While Indigenous women have always been central to environmental rights movements throughout South America, they often pay a price for putting their bodies on the line for their land and communities. Violence against Indigenous environmental and human rights defenders is rampant, and women who resist state-approved corporate conquests risk rape, disappearances, and murder. 
For Gualinga, being a young Indigenous woman in this fight with an international following is both a hazard and an honor. In March, she and her sister Nina, a fellow land rights activist, made history when they became the first Indigenous women on the cover of Revista Hogar, a popular lifestyle magazine in Ecuador.
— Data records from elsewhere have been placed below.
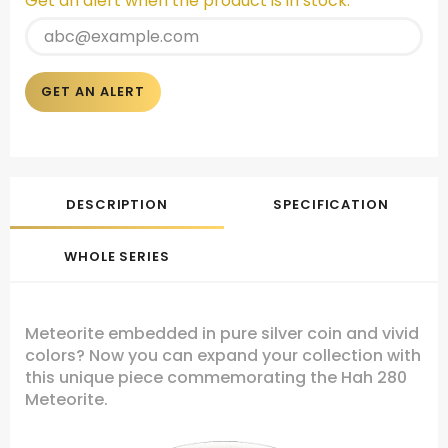
Get an alert when the product is in stock:
GET AN ALERT
DESCRIPTION
SPECIFICATION
WHOLE SERIES
Meteorite embedded in pure silver coin and vivid
colors? Now you can expand your collection with
this unique piece commemorating the Hah 280
Meteorite.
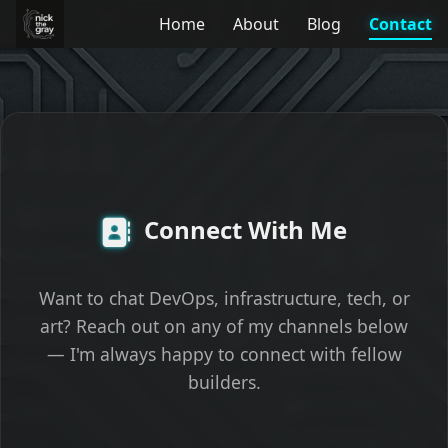
Home
About
Blog
Contact
Connect With Me
Want to chat DevOps, infrastructure, tech, or
art? Reach out on any of my channels below
— I'm always happy to connect with fellow
builders.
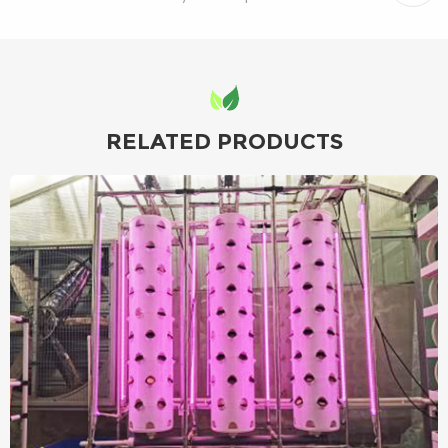
RELATED PRODUCTS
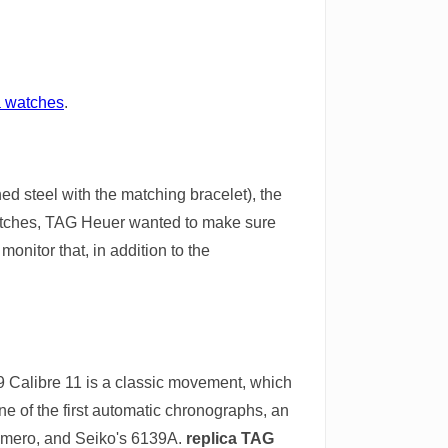
a watches
.
d steel with the matching bracelet), the
watches, TAG Heuer wanted to make sure
onitor that, in addition to the
969 Calibre 11 is a classic movement, which
ne of the first automatic chronographs, an
rimero, and Seiko's 6139A.
replica TAG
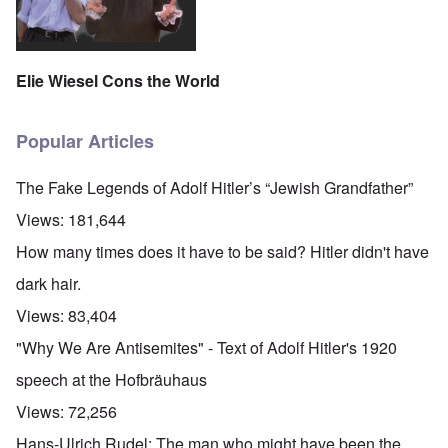
Elie Wiesel Cons the World
Popular Articles
The Fake Legends of Adolf Hitler’s “Jewish Grandfather”
Views:
181,644
How many times does it have to be said? Hitler didn't have
dark hair.
Views:
83,404
"Why We Are Antisemites" - Text of Adolf Hitler's 1920
speech at the Hofbräuhaus
Views:
72,256
Hans-Ulrich Rudel: The man who might have been the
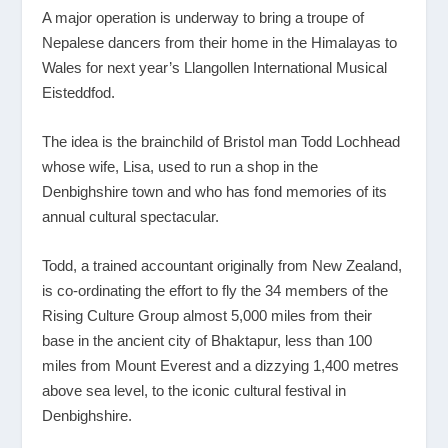
A major operation is underway to bring a troupe of
Nepalese dancers from their home in the Himalayas to
Wales for next year’s Llangollen International Musical
Eisteddfod.
The idea is the brainchild of Bristol man Todd Lochhead
whose wife, Lisa, used to run a shop in the
Denbighshire town and who has fond memories of its
annual cultural spectacular.
Todd, a trained accountant originally from New Zealand,
is co-ordinating the effort to fly the 34 members of the
Rising Culture Group almost 5,000 miles from their
base in the ancient city of Bhaktapur, less than 100
miles from Mount Everest and a dizzying 1,400 metres
above sea level, to the iconic cultural festival in
Denbighshire.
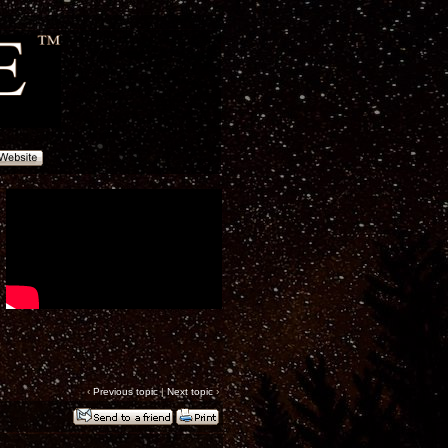
‹
Previous topic
|
Next topic
›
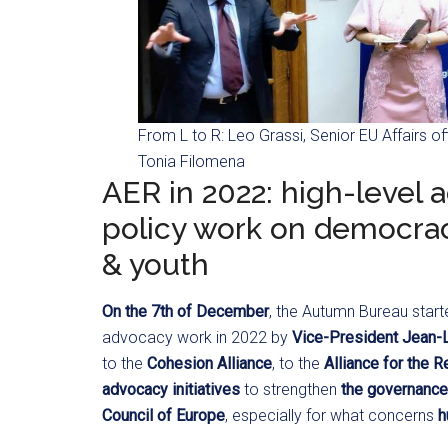
From L to R: Leo Grassi, Senior EU Affairs off
Tonia Filomena
AER in 2022: high-level a
policy work on democracy
& youth
On the 7th of December
, the Autumn Bureau start
advocacy work in 2022 by
Vice-President Jean-
to the
Cohesion Alliance
, to the
Alliance for the R
advocacy initiatives
to strengthen
the governance 
Council of Europe
, especially for what concerns
h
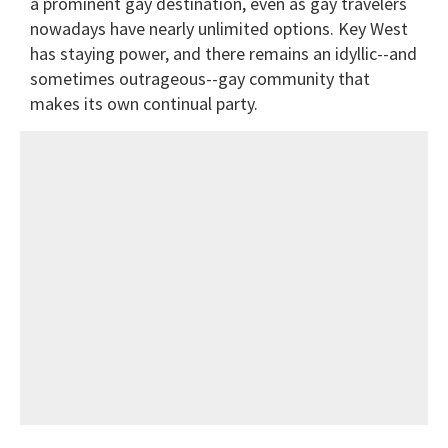
a prominent gay destination, even as gay travelers
nowadays have nearly unlimited options. Key West
has staying power, and there remains an idyllic--and
sometimes outrageous--gay community that
makes its own continual party.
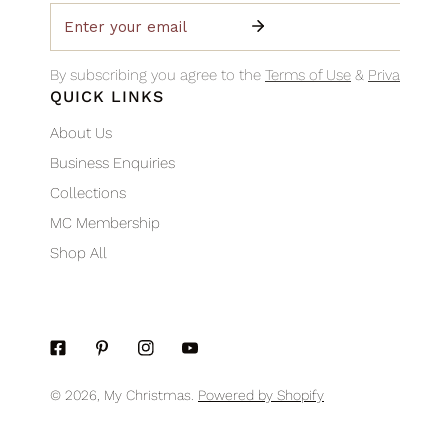
Email
By subscribing you agree to the
Terms of Use
&
Privacy Poli
QUICK LINKS
About Us
Business Enquiries
Collections
MC Membership
Shop All
© 2026,
My Christmas
.
Powered by Shopify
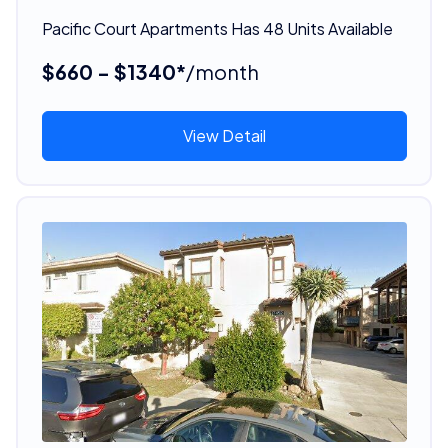
Pacific Court Apartments Has 48 Units Available
$660 - $1340*
/month
View Detail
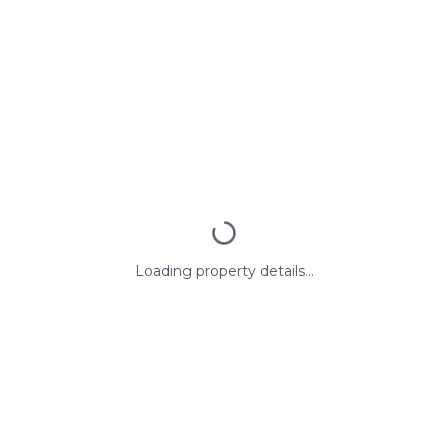
Loading property details...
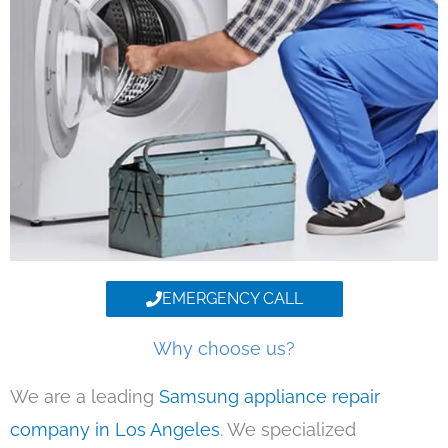
EMERGENCY CALL
Why choose us?
We are a leading
Samsung appliance repair
company in Los Angeles
. We specialized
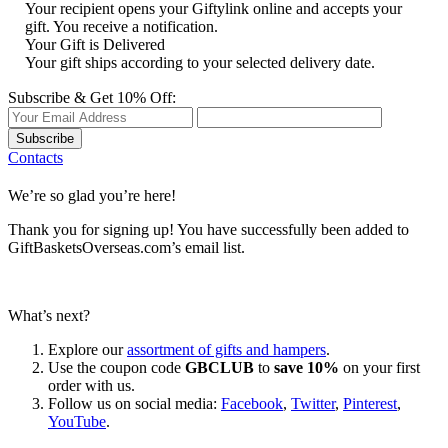
Your recipient opens your Giftylink online and accepts your
gift. You receive a notification.
Your Gift is Delivered
Your gift ships according to your selected delivery date.
Subscribe & Get 10% Off:
Subscribe
Contacts
We’re so glad you’re here!
Thank you for signing up! You have successfully been added to
GiftBasketsOverseas.com’s email list.
What’s next?
Explore our
assortment of gifts and hampers
.
Use the coupon code
GBCLUB
to
save 10%
on your first
order with us.
Follow us on social media:
Facebook
,
Twitter
,
Pinterest
,
YouTube
.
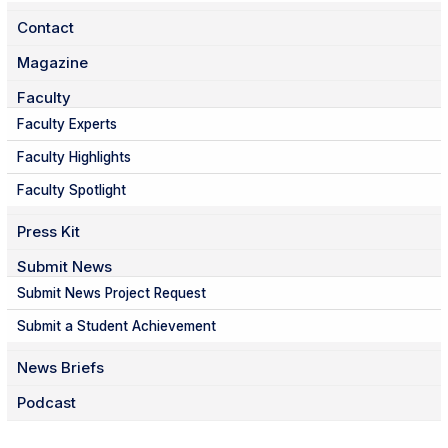
Contact
Magazine
Faculty
Faculty Experts
Faculty Highlights
Faculty Spotlight
Press Kit
Submit News
Submit News Project Request
Submit a Student Achievement
News Briefs
Podcast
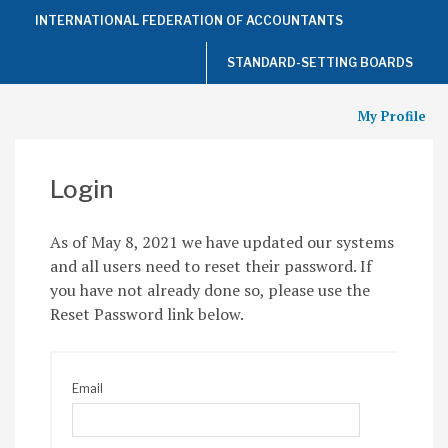
Top
INTERNATIONAL FEDERATION OF ACCOUNTANTS
of
the
Page
STANDARD-SETTING BOARDS
My Profile
Login
As of May 8, 2021 we have updated our systems
and all users need to reset their password. If
you have not already done so, please use the
Reset Password link below.
Email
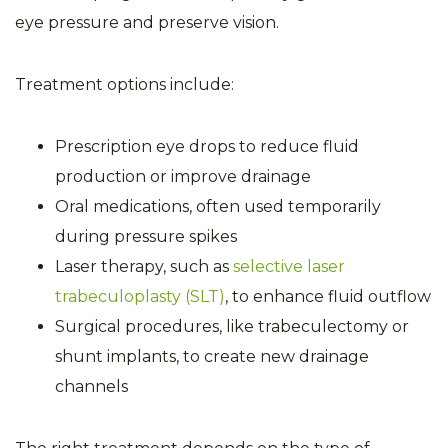
eye pressure and preserve vision.
Treatment options include:
Prescription eye drops to reduce fluid
production or improve drainage
Oral medications, often used temporarily
during pressure spikes
Laser therapy, such as
selective laser
trabeculoplasty (SLT)
, to enhance fluid outflow
Surgical procedures, like trabeculectomy or
shunt implants, to create new drainage
channels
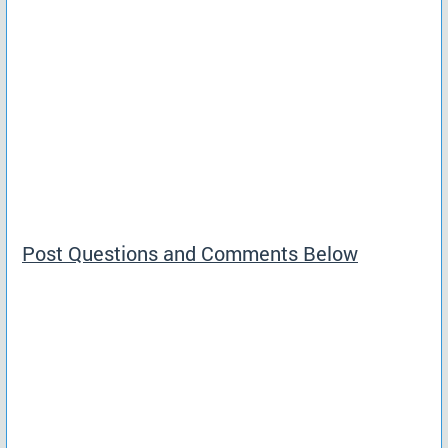
Post Questions and Comments Below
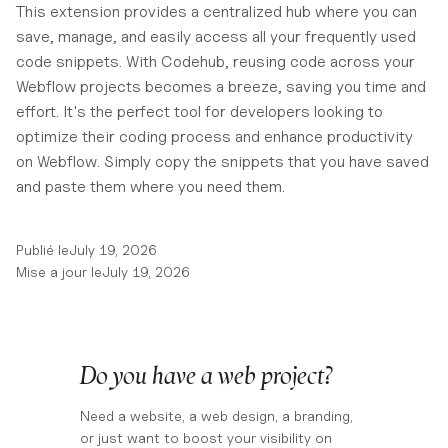
This extension provides a centralized hub where you can
save, manage, and easily access all your frequently used
code snippets. With Codehub, reusing code across your
Webflow projects becomes a breeze, saving you time and
effort. It's the perfect tool for developers looking to
optimize their coding process and enhance productivity
on Webflow. Simply copy the snippets that you have saved
and paste them where you need them.
Publié le
July 19, 2026
Mise a jour le
July 19, 2026
Do you have a web project?
Need a website, a web design, a branding,
or just want to boost your visibility on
Together, the two used the opportunity to share the stories and struggles of women in the Amazon who fight every day for the autonomy of their territories, their bodies, and their lands. The cover story caused excitement back home, especially among Gualinga’s younger cousins. “I hope that these achievements are just the beginning. I want to see many more Indigenous women, and our stories, reflected in the various media," she says. 
Gualinga, who is currently in Sarayaku spending time with her family while enjoying the crystal-clear rivers of the rainforest, says that her homeland is known as "The Midday Town.” There are legends in the territory that its inhabitants are the descendants of jaguars and that the Sarayaku people will stand strong and, like the sun at midday, prevail for generations. This, in many ways, is the message she shares with the world, whether on social media, international stages, or within her own community: future generations of Indigenous girls and women of the Amazon rainforest can and will continue to preserve the land, the people, and the beauty of their ancestral culture.